A negative correlation between the frequency of SMBG and the patients' HbA1c levels was observed in the CSII group, but not in the MDI group. In the MDI group, age was positively correlated to SMBG frequency, but not in the CSII group. In the CSII group, the younger patients were more likely to achieve a HbA1c level of <7% (53.0 mmol/mol), but not in the MDI group. The reasons why the SMBG frequency was not correlated with the HbA1c level in the MDI group remain unclear. One possibility is that the negative correlation between SMBG frequency and the HbA1c level in the MDI group was weaker than that in the CSII group, and the current study was not powered enough. The other possibility is that the type 1 diabetes mellitus patients on MDI in Japan might not be familiar with the patient-driven dose adjustment, because of the issues related to diabetes self-management education. For example, carbohydrate counting is relatively new in Japan, and the first textbook written in Japanese was published in 2006. The treatment choice between CSII and MDI in the present study was basically similar to the Diabetes Control and Complications Trial, that is, either by the patient's preference or by the need to change the insulin delivery method. Patient's autonomy was the key factor to the treatment choice between CSII and MDI. Nevertheless, the present findings do not exclude the possibility that the relationship between SMBG frequency and HbA1c levels in type 1 diabetes mellitus patients might differ between patients on CSII and those on MDI. The mechanisms responsible for such differences remain unclear and need to be addressed in future studies. One possibility is that it might be easier to adjust the insulin dosage according to the results of SMBG using insulin pumps than conventional insulin pens or syringes, because of the difference in the flexibility of insulin delivery. Another possibility is that the role of SMBG in the MDI group might rely more on the lifestyle modification than insulin dose adjustment.

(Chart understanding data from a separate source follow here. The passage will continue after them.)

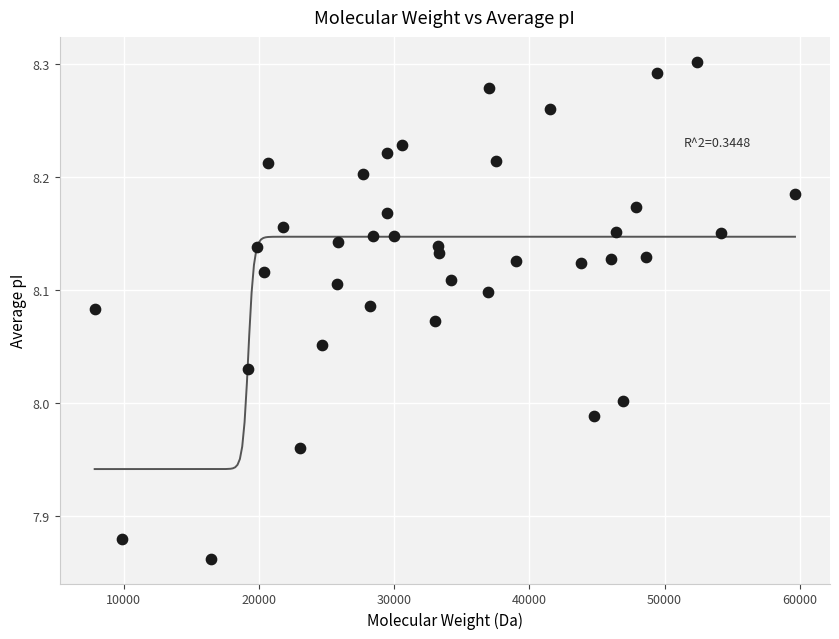

What is the range of X values (max minus min)?

51780.2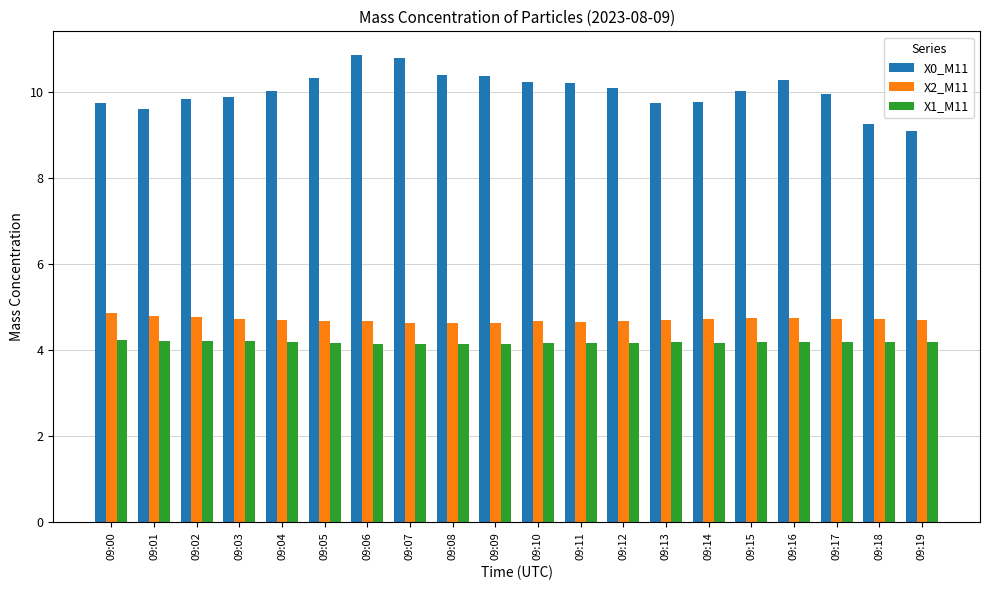

Is it true that X0_M11 equals 10.4 at 09:09?

True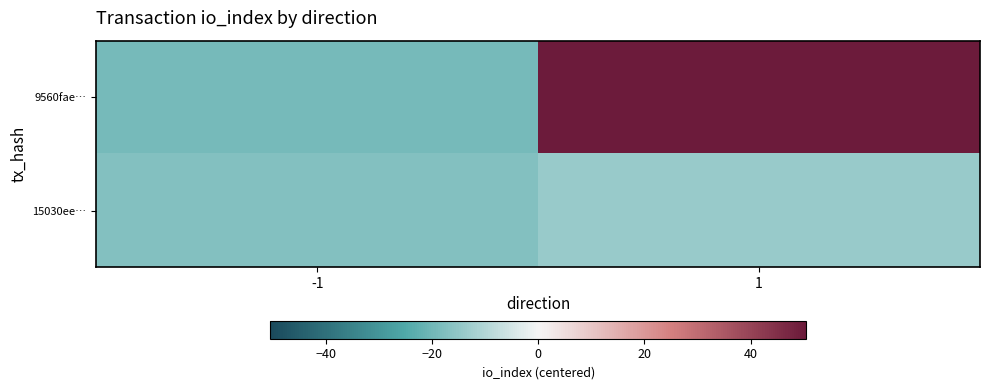

Which label corresponds to the smallest value in the chart?

-1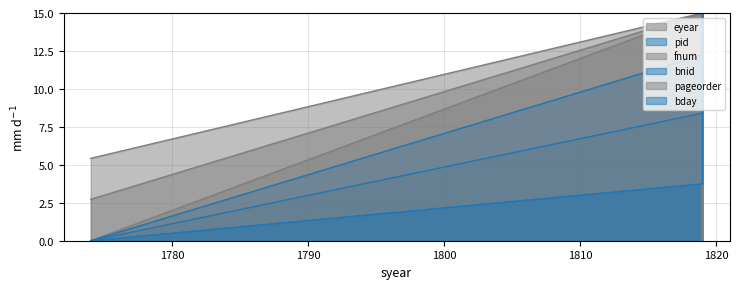

Is it true that pid equals 3.9 at 1819?

False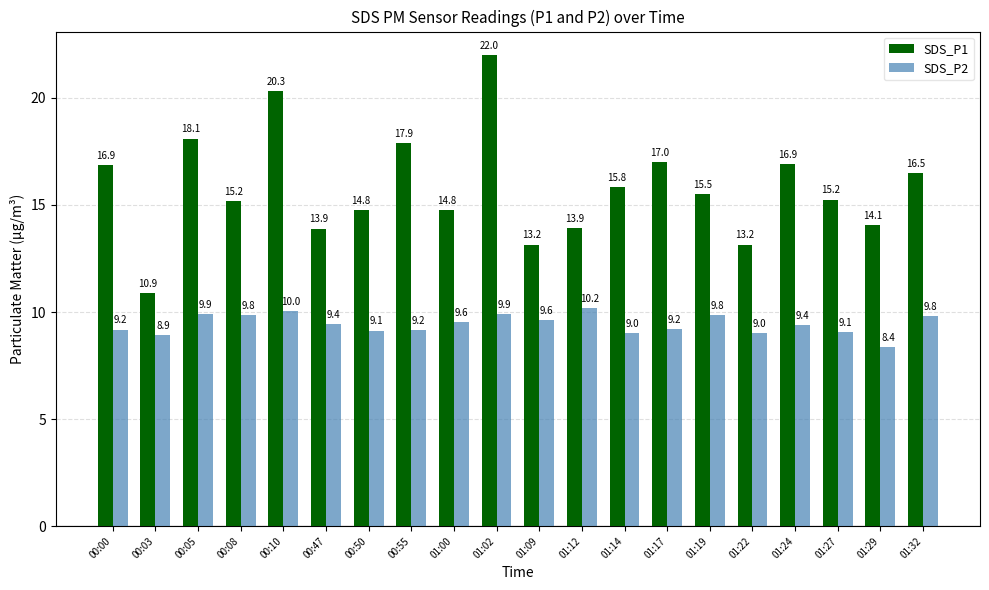

What is the sum of the SDS_P1 values at 00:55 and 00:03?

28.8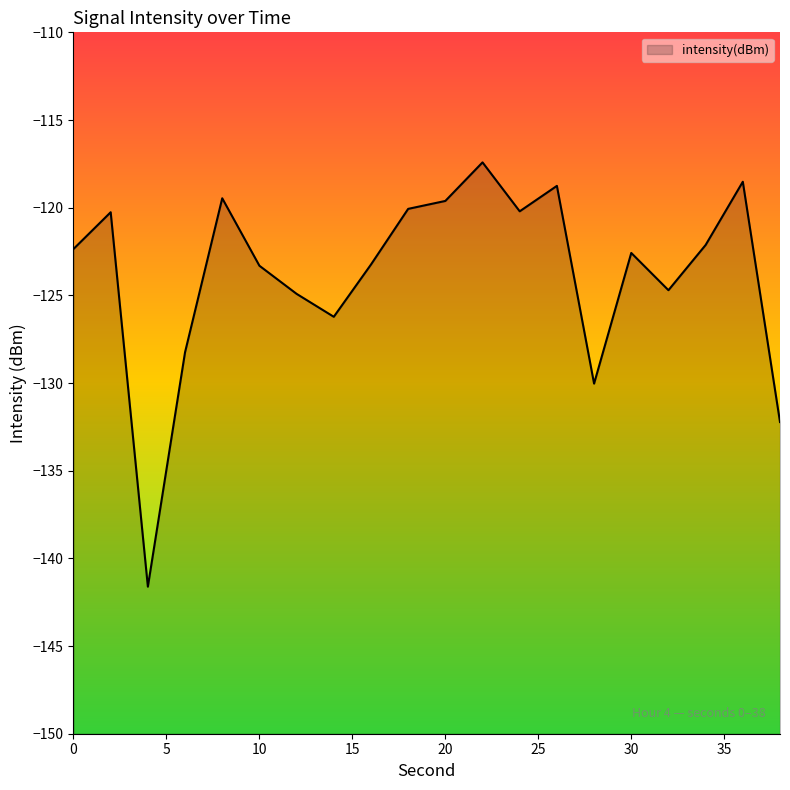

How many values exceed -122?

8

It is worth noting that SMBG is important in patients on CSII for reasons other than glycemic control. For example, as only rapid-acting insulin analogs that decay within 4–6 h are used in CSII, regular measurements of blood glucose levels ≥4 times/day are essential to ensure the safety of CSII, so that any failure in the insulin pump system is detected as soon as possible.

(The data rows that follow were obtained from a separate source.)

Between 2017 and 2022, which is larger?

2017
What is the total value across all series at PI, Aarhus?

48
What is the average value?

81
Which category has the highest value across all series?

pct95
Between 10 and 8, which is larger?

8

The strengths of the present study include the use of downloaded SMBG data, and separate analyses of patients in the CSII group and in the MDI group. The limitations of this study include its relatively small sample size, the fact that it was a single-centered cross-sectional study, and lacking information about insulin dosage, frequency of hypoglycemia, hypoglycemia severity, kidney function, complication status, socioeconomic status and quality of life.

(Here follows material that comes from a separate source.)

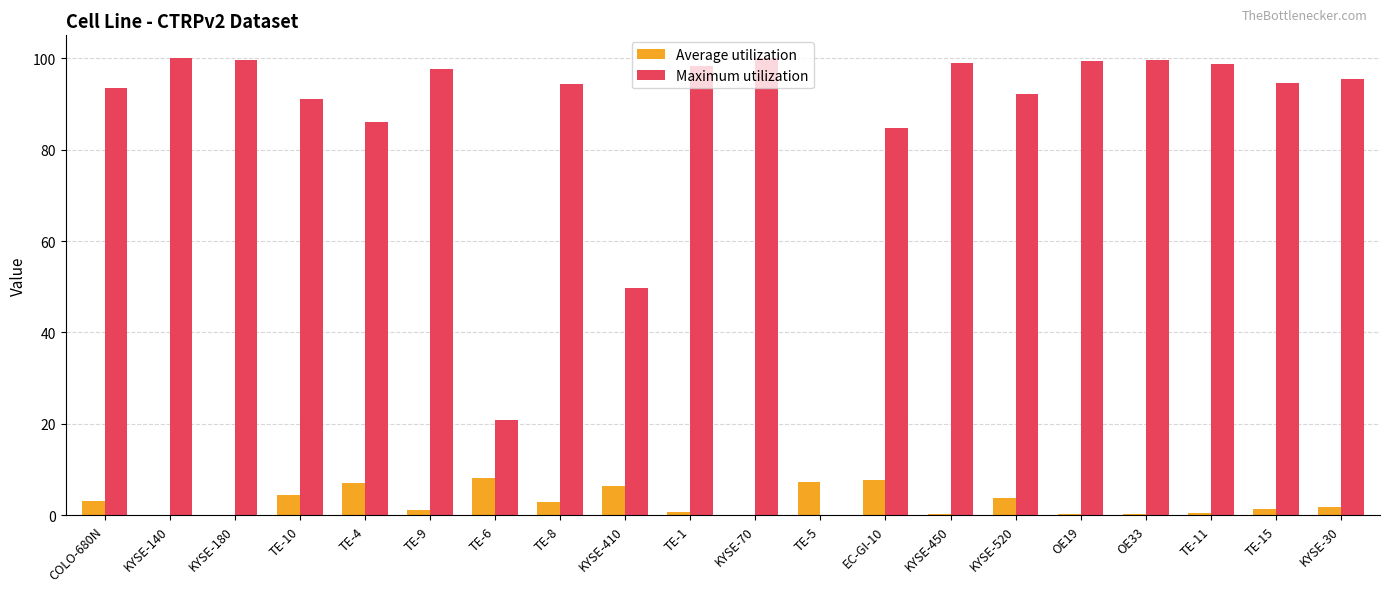

The Maximum utilization series shows 65.3 at TE-9. True or false?

False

Considering the fact that glucose measurements are carried out depending on the clinical needs of individual patients, it would be ethically difficult to carry out a randomized controlled trial in which the study participants were allocated to different fixed SMBG frequencies for a certain period. A larger multicenter prospective cohort study might be a reasonable alternative approach to investigating the optimal SMBG frequencies for patients with type 1 diabetes mellitus on CSII or on MDI.

Acknowledgments

The authors thank all of their colleagues who were involved in caring for the type 1 diabetes mellitus patients at the Diabetes Center and the Division of Preventive Medicine, Clinical Research Institute, NHO Kyoto Medical Center.

Disclosure

The present study was supported by a Grant-in-Aid from NHO. TM received a lecture fee, and NS received a lecture fee and a research grant from Arkray Inc., Kyoto, Japan. The other authors declare no conflict of interest.